Things I’m reminding myself of

Every decision has consequences. If you follow me you may notice this was a reminder previously as well. It is almost the mirror image this time though. The way we develop a destructive habit is not on purpose, it is because there is a more immediate positive consequence and we don’t weigh in the negative consequence down the road. In my case this was crossing one more thing off the list and that small sense of accomplishment when your email is down to a manageable number and not realizing how burnt out I was getting. It is a good thing that I strive to achieve however I have to continuously remind myself of what I’m losing as a part of making that choice so that I don’t cross over the line.

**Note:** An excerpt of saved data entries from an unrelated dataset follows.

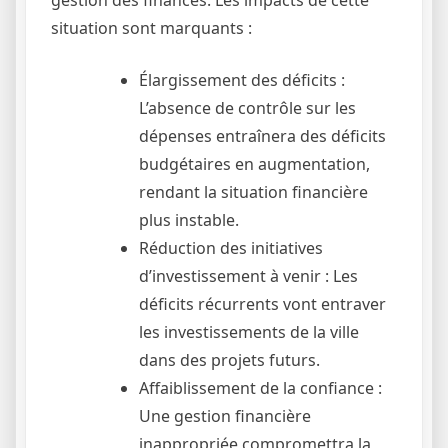
situation sont marquants :
Élargissement des déficits :
L’absence de contrôle sur les
dépenses entraînera des déficits
budgétaires en augmentation,
rendant la situation financière
plus instable.
Réduction des initiatives
d’investissement à venir : Les
déficits récurrents vont entraver
les investissements de la ville
dans des projets futurs.
Affaiblissement de la confiance :
Une gestion financière
inappropriée compromettra la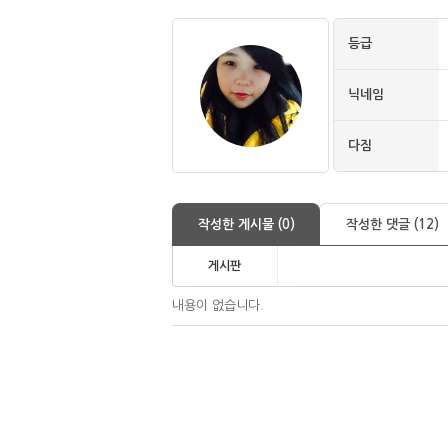
등급
닉네임
다짐
작성한 게시물 (0)
작성한 댓글 (12)
게시판
내용이 없습니다.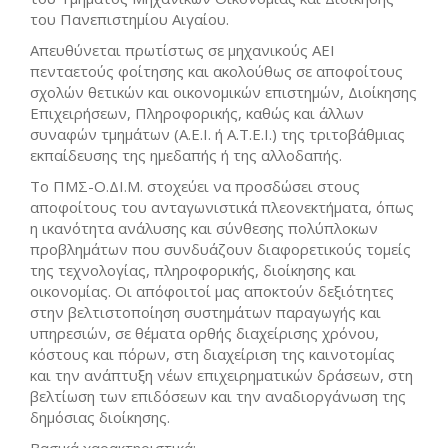
του Πανεπιστημίου Αιγαίου.
Aπευθύνεται πρωτίστως σε μηχανικούς ΑΕΙ
πενταετούς φοίτησης και ακολούθως σε αποφοίτους
σχολών θετικών και οικονομικών επιστημών, Διοίκησης
Επιχειρήσεων, Πληροφορικής, καθώς και άλλων
συναφών τμημάτων (Α.Ε.Ι. ή Α.Τ.Ε.Ι.) της τριτοβάθμιας
εκπαίδευσης της ημεδαπής ή της αλλοδαπής.
Το ΠΜΣ-Ο.ΔΙ.Μ. στοχεύει να προσδώσει στους
αποφοίτους του ανταγωνιστικά πλεονεκτήματα, όπως
η ικανότητα ανάλυσης και σύνθεσης πολύπλοκων
προβλημάτων που συνδυάζουν διαφορετικούς τομείς
της τεχνολογίας, πληροφορικής, διοίκησης και
οικονομίας. Οι απόφοιτοί μας αποκτούν δεξιότητες
στην βελτιστοποίηση συστημάτων παραγωγής και
υπηρεσιών, σε θέματα ορθής διαχείρισης χρόνου,
κόστους και πόρων, στη διαχείριση της καινοτομίας
και την ανάπτυξη νέων επιχειρηματικών δράσεων, στη
βελτίωση των επιδόσεων και την αναδιοργάνωση της
δημόσιας διοίκησης.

Work with the end in mind, and by end I mean, the golden years of life. When I am 80 I want my friends, kids, and husband to look back at life with me and think that woman poured her heart into everything she did. She didn’t settle for mediocre in faith, relationships, work, or hobbies; she did the work for them all to be phenomenal. That’s a pretty tall order. I know it feels like a stretch to attach something as small as car dancing on the way to pick up kids from daycare to creating a phenomenal life but those little things add up. To deliver on that promise I need to be at my best and that means developing and keeping the habits that will ground me, and one of those is turning it off.

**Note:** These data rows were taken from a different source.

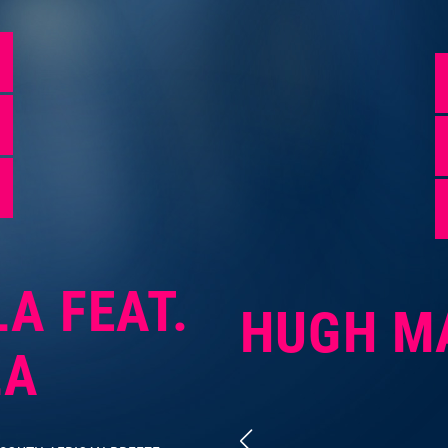
A FEAT.
HUGH MAS
HUGH M
LA
THE MAH
QUEENS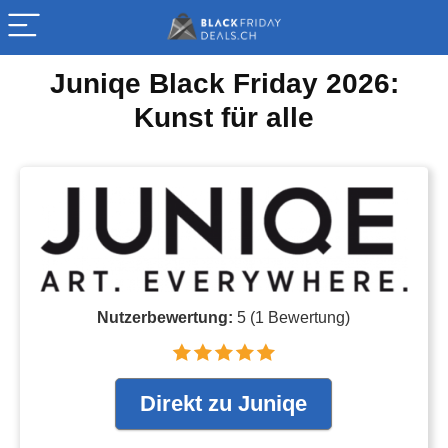
Juniqe Black Friday 2026:
Kunst für alle
Nutzerbewertung:
5
(
1
Bewertung)
Direkt zu Juniqe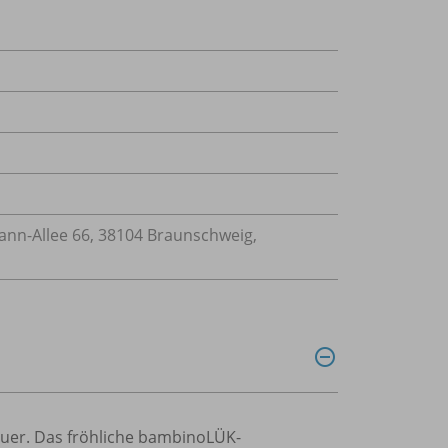
n-Allee 66, 38104 Braunschweig,
euer. Das fröhliche bambinoLÜK-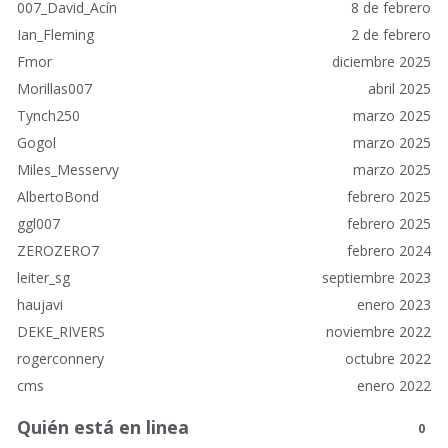
o
007_David_Acín
8 de febrero
s
Ian_Fleming
2 de febrero
Fmor
diciembre 2025
Morillas007
abril 2025
Tynch250
marzo 2025
Gogol
marzo 2025
Miles_Messervy
marzo 2025
AlbertoBond
febrero 2025
ggl007
febrero 2025
ZEROZERO7
febrero 2024
leiter_sg
septiembre 2023
haujavi
enero 2023
DEKE_RIVERS
noviembre 2022
rogerconnery
octubre 2022
cms
enero 2022
Quién está en linea
0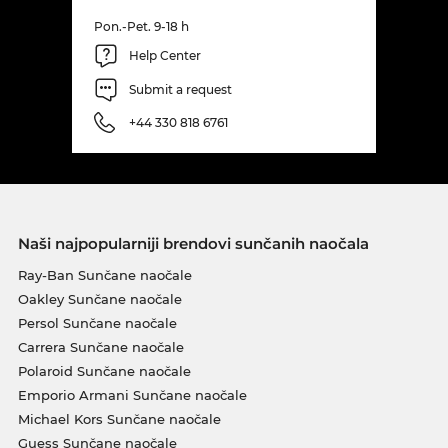
Pon.-Pet. 9-18 h
Help Center
Submit a request
+44 330 818 6761
Naši najpopularniji brendovi sunčanih naočala
Ray-Ban Sunčane naočale
Oakley Sunčane naočale
Persol Sunčane naočale
Carrera Sunčane naočale
Polaroid Sunčane naočale
Emporio Armani Sunčane naočale
Michael Kors Sunčane naočale
Guess Sunčane naočale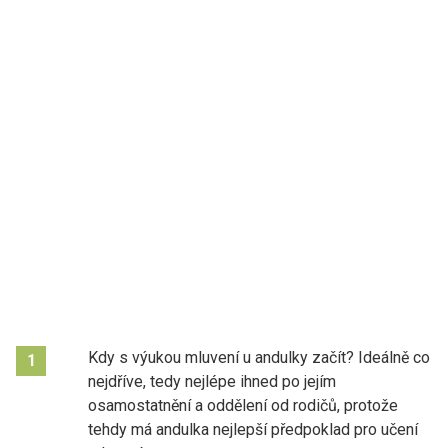
Kdy s výukou mluvení u andulky začít? Ideálně co
1
nejdříve, tedy nejlépe ihned po jejím
osamostatnění a oddělení od rodičů, protože
tehdy má andulka nejlepší předpoklad pro učení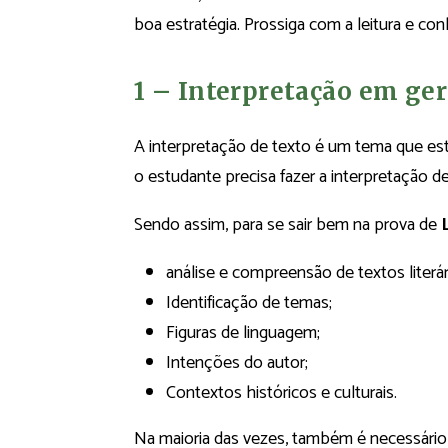
boa estratégia. Prossiga com a leitura e c
1 – Interpretação em ger
A interpretação de texto é um tema que es
o estudante precisa fazer a interpretação 
Sendo assim, para se sair bem na prova de
análise e compreensão de textos literá
Identificação de temas;
Figuras de linguagem;
Intenções do autor;
Contextos históricos e culturais.
Na maioria das vezes, também é necessário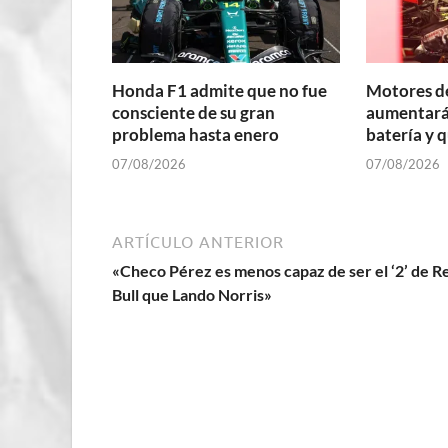
Honda F1 admite que no fue
Motores d
consciente de su gran
aumentará 
problema hasta enero
batería y 
07/08/2026
07/08/2026
ARTÍCULO ANTERIOR
«Checo Pérez es menos capaz de ser el ‘2’ de R
Bull que Lando Norris»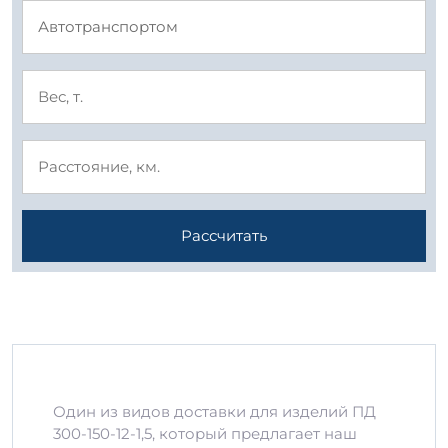
Рассчитать
Один из видов доставки для изделий ПД
300-150-12-1,5, который предлагает наш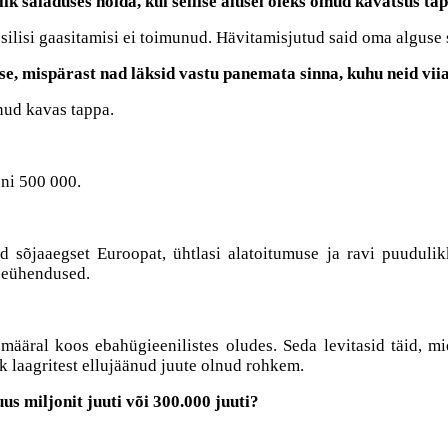
k saladuses hoida, kui sellise alusel oleks olnud kavatsus ta
ssilisi gaasitamisi ei toimunud. Hävitamisjutud said oma alguse
se, mispärast nad läksid vastu panemata sinna, kuhu neid viia
nud kavas tappa.
ni 500 000.
d sõjaaegset Euroopat, ühtlasi alatoitumuse ja ravi puudulikk
teeühendused.
ääral koos ebahügieenilistes oludes. Seda levitasid täid, mida
 laagritest ellujäänud juute olnud rohkem.
us miljonit juuti või 300.000 juuti?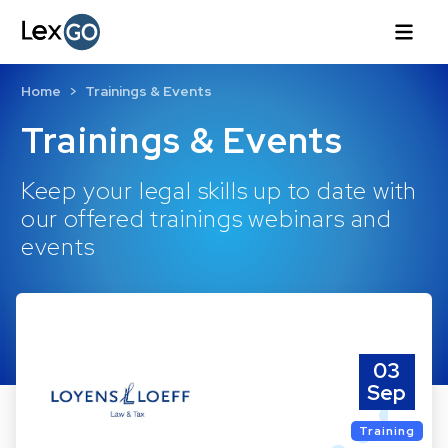
Home
Trainings & Events
Trainings & Events
Keep your legal skills up to date with
our offered trainings webinars and
events
03
Sep
Training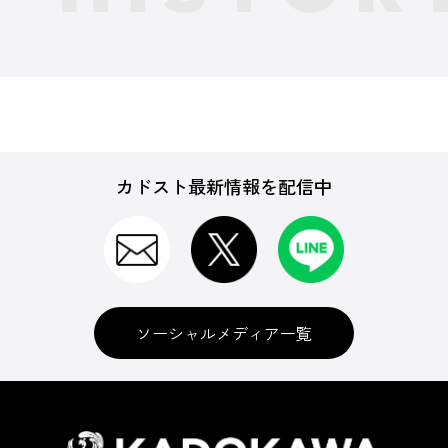
カドスト最新情報を配信中
ソーシャルメディア一覧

If you’re reading this at the time it comes out, Spring of 2020, you might be thinking that none of my examples work for you because you’re working from home, with kids, and your spouse. Maybe you’re working strange hours. Maybe you’re going to work as an essential worker and your spouse is home all day either isolated or with kids. I will say this louder than ever, you need to find a way to turn it off. That could look like prayer or meditation, stretches, a nap (yeah I said it, you can take a nap), or any host of things. Heck, when I really need a break from making, following, and enforcing rules both for work and home I turn on some crazy loud music and the boys and I have a dance party. It doesn’t matter what your example is, do something to shut out the world and get yourself out of your own head.